The closest effort in this direction that I have seen so far is a multi-topic article in the American Prospect magazine titled A Strategic Plan for Liberals.”

This document was published in the Nov./Dec. issue of the American Prospect magazine and is intended to be a “the road map for a progressive future.” It is meant to do for progressives what the Lewis Memo, written in August 1971, did for American business. Corporate attorney Lewis Powell wrote this memo to the U. S. Chamber of Commerce a few months before his appointment to the Supreme Court by Richard Nixon. In the memo Powell lamented the loss of influence American business had suffered under the New Deal and argued that to regain its influence (by which it is clear he meant dominance) it must become far more political. He laid out a number of things that business had to do, among them use the media much more effectively to influence public policy. To this end he suggested the creation of think tanks to create reports promoting business interests, hence, the American Enterprise Institute and the Cato Institute. The Chamber adopted Powell’s suggestions enthusiastically and has been putting large amounts of money into the effort ever since. The project has been a huge success, eventuating in making government an enemy of the people, to be curtailed as severely as possible by transferring its functions to the for-profit private sector. It has also used and subverted government to capture resources and create markets to further its insatiable lust for profit.  It has, by the resultant propaganda and corporate control of the media, convinced many Americans that business is more efficient than government, despite a Social Security department that puts the private sector to shame. It even portrays government as the enemy of freedom. For those, like me, who are unfamiliar with this episode in American history, I strongly recommend reading the above cited article in the American Prospect.
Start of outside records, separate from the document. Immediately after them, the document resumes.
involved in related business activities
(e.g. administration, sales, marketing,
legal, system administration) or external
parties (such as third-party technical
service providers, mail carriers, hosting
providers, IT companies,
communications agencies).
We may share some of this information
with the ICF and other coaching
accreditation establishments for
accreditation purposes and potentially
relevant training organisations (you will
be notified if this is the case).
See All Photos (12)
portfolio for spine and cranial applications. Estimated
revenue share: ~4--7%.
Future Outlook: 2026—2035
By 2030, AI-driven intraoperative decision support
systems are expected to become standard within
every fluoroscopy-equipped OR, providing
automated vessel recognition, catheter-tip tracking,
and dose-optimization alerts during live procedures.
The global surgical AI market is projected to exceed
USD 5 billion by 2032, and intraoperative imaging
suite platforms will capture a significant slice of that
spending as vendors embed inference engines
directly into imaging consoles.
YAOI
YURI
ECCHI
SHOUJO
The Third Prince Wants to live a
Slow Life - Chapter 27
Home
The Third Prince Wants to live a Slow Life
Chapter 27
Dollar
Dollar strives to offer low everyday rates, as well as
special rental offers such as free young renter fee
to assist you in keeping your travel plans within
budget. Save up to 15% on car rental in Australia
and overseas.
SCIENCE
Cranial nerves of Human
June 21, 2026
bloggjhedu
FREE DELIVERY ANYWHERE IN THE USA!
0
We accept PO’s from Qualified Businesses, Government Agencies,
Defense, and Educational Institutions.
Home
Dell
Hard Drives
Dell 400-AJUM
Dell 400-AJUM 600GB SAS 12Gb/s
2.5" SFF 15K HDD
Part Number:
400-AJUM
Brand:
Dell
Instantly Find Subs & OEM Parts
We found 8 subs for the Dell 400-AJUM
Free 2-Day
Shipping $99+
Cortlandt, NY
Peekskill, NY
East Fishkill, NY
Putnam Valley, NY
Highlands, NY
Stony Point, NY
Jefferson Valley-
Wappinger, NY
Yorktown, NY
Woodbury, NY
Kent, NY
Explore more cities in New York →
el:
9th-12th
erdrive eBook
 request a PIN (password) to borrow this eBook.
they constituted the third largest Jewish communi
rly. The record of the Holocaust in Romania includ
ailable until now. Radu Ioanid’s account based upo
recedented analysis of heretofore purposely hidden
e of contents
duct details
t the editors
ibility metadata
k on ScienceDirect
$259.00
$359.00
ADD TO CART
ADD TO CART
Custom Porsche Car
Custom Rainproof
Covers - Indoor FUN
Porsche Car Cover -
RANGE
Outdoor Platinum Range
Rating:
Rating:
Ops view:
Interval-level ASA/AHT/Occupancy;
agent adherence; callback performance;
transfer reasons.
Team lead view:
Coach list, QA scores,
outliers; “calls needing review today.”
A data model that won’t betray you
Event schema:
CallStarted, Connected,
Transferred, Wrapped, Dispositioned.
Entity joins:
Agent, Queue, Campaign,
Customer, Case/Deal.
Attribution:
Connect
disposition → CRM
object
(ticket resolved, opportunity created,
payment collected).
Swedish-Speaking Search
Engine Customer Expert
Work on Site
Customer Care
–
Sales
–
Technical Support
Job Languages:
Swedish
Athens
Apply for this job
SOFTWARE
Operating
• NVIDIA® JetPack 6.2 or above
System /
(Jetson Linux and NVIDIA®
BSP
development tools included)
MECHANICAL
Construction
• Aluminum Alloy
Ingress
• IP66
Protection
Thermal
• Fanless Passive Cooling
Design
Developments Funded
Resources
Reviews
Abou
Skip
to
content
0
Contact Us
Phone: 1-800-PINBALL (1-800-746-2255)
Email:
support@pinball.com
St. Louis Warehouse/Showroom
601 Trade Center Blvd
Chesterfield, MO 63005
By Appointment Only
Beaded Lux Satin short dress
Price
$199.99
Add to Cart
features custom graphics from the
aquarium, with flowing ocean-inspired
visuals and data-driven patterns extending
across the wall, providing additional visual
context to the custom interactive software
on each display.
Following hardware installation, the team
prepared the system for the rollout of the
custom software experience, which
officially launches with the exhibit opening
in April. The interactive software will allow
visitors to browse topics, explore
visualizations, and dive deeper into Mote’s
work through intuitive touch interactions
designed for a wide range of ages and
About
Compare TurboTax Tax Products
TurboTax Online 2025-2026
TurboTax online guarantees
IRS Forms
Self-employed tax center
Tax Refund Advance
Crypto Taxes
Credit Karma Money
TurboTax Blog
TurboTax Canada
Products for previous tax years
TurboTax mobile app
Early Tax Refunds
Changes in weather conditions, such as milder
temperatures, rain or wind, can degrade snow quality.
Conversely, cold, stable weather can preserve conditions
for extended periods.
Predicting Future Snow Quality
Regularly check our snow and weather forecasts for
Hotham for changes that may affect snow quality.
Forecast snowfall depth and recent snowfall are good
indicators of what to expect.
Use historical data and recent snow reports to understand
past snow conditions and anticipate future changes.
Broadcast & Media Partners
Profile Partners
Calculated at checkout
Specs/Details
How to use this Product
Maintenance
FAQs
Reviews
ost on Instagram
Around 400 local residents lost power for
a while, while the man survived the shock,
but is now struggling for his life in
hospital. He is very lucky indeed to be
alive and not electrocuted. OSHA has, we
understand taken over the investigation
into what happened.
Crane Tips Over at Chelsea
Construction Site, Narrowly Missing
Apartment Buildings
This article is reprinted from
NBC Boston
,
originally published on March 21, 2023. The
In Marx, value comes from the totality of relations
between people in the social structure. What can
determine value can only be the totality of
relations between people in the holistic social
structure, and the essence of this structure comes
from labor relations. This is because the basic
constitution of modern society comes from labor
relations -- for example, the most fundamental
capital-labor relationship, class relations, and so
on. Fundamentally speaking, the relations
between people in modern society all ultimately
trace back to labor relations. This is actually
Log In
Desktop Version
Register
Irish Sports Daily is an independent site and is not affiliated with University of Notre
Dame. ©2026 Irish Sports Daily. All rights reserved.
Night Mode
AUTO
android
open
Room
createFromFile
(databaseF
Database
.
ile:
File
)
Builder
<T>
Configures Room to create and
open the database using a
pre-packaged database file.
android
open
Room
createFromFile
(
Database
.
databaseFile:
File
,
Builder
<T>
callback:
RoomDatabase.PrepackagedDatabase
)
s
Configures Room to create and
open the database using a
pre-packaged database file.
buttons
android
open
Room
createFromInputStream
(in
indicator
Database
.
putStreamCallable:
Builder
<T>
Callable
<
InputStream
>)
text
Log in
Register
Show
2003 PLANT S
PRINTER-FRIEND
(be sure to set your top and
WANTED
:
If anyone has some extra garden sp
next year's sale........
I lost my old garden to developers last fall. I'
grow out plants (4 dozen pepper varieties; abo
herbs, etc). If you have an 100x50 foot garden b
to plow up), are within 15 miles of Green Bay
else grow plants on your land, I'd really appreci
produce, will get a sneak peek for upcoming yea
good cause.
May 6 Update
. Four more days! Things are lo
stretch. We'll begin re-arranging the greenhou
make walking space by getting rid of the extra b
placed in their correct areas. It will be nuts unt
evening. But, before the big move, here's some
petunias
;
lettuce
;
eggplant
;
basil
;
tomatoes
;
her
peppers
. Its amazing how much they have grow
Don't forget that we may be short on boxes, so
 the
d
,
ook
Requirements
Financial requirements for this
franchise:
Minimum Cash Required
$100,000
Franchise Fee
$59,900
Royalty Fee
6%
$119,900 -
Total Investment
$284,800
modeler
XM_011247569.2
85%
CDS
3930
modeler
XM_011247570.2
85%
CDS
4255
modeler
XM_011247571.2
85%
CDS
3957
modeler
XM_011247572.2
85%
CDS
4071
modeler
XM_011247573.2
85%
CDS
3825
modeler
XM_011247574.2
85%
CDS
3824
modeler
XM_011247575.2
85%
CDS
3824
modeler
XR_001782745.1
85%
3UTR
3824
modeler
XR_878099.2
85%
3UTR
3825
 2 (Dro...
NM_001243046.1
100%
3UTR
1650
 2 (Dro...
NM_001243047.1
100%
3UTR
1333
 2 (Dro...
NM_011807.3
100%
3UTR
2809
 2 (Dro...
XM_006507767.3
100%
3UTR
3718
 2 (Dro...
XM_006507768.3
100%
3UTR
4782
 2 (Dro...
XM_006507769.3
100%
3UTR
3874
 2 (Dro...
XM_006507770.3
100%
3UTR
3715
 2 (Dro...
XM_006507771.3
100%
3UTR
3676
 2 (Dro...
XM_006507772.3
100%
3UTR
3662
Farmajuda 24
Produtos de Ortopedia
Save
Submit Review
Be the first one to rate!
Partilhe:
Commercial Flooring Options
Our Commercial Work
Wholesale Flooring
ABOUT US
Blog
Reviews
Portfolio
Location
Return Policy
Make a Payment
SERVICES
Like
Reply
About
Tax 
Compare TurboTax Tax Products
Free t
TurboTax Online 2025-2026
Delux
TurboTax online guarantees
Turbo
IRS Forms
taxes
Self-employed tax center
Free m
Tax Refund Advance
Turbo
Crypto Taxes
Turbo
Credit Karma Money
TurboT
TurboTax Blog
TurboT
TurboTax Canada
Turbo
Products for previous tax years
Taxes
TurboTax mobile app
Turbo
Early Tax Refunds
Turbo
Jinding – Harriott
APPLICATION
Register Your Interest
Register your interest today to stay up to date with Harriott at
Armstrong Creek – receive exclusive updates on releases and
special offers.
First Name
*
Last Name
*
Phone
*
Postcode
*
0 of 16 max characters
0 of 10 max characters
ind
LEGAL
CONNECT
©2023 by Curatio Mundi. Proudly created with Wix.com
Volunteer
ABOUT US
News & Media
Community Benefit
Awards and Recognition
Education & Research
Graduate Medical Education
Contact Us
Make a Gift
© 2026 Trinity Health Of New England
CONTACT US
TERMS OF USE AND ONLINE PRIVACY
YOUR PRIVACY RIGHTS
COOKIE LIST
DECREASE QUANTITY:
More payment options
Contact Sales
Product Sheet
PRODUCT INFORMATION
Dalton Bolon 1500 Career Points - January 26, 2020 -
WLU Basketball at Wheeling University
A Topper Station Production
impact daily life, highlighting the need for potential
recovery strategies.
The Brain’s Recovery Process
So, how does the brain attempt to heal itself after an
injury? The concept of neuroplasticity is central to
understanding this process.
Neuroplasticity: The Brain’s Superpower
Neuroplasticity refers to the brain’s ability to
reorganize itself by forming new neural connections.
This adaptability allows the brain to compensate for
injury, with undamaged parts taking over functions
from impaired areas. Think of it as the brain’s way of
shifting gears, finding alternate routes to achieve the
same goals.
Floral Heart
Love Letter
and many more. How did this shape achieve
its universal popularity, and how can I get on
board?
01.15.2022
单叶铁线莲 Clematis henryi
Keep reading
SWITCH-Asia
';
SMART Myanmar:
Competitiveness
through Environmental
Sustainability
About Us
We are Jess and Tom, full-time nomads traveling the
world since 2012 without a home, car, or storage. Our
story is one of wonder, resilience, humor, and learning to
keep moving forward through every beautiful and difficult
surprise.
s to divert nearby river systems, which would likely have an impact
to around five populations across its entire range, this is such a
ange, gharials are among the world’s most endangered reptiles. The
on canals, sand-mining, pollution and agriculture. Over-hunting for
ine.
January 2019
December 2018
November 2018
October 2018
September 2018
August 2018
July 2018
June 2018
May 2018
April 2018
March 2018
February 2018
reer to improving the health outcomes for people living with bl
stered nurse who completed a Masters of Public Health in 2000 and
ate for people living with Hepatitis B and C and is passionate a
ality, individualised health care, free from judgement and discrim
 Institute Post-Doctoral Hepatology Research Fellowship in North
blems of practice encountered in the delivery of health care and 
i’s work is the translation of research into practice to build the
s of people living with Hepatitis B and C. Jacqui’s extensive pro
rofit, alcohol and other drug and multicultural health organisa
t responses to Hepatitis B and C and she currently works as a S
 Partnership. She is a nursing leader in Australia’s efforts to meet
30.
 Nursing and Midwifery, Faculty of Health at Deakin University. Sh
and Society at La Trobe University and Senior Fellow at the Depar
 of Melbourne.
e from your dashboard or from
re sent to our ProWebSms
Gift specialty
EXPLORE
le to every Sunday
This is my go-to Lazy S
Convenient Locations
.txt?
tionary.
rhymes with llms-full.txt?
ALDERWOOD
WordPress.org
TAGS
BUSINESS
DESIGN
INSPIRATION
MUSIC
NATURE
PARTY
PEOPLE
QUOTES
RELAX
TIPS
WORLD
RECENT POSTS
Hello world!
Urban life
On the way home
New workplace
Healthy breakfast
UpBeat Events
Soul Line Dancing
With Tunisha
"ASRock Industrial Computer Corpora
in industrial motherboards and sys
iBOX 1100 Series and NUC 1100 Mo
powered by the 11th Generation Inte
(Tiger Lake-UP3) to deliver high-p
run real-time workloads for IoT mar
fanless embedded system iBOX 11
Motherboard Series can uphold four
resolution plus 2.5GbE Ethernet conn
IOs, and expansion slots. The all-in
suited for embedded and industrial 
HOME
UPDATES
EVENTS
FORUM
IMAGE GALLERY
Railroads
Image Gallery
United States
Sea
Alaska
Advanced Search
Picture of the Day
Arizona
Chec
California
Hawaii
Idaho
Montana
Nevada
The Strategic Plan For Liberals is intended to do for progressivism what the Lewis Memo has done for conservatives. It consists of a collection of articles written by various authors addressing various issues often by way of specific proposals such as creating a million federal jobs to deal with unemployment.

Despite many important suggestions, the              strategic Plan is, in my judgment, mainly a hodgepodge of suggestions that have merit on their own, but offer little as a progressive perspective on the major dilemmas people face in this age of monumental economic, cultural, ethnic, and other conflicts. We need a view on how to maximize human potential and create a  world in which the human beings and their  society are the fundamental concern.

A few points in what I would call a Progressive Perspective follow.

·      Do not let wealth accumulate to any individual or organization beyond identified need. Wealth is power and great wealth is great power and, as such, is a major threat to democracy. Speculative wealth is the worst because it is tied to no need and is, hence, a major source of mischief running from depression to war. Controlling wealth by taxation will divert it to societal improvement for all. The argument that great wealth is needed to stimulate creativity and innovation is falsified daily by the creativity of scientists in the employ of universities and government. The single most influential innovation of the late part of the 20th century is the Internet, a product of government.

·      Identify and make viable a defined and motivating criterion for the progressive movement. I suggest survival of our species. This will entail making clear the degree that said survival is now at risk and how the threat to our survival is likely to develop. We must make repeated demonstrations about the consequences of resource depletion, pointing out how the latest war or famine is an expression of this depletion. Resource depletion is at the root of much of current conflict, especially oil. Many of the issues in the world today, from drone attacks to bloated military budgets to ecological disasters, are products of oil depletion alone. Let us put it all together as a consummate threat to human survival.

·      Finally, for this short list, our value systems must move substantially from the individual to the societal. As E. O. Wilson, the famed social biologist has pointed out in his book The Social Conquest of Earth, the most successful and enduring species in the history of evolution have been socially based. Put another way, we sink or survive as a species. Let us use our natural assets   of reason and empathy to create our path to survival.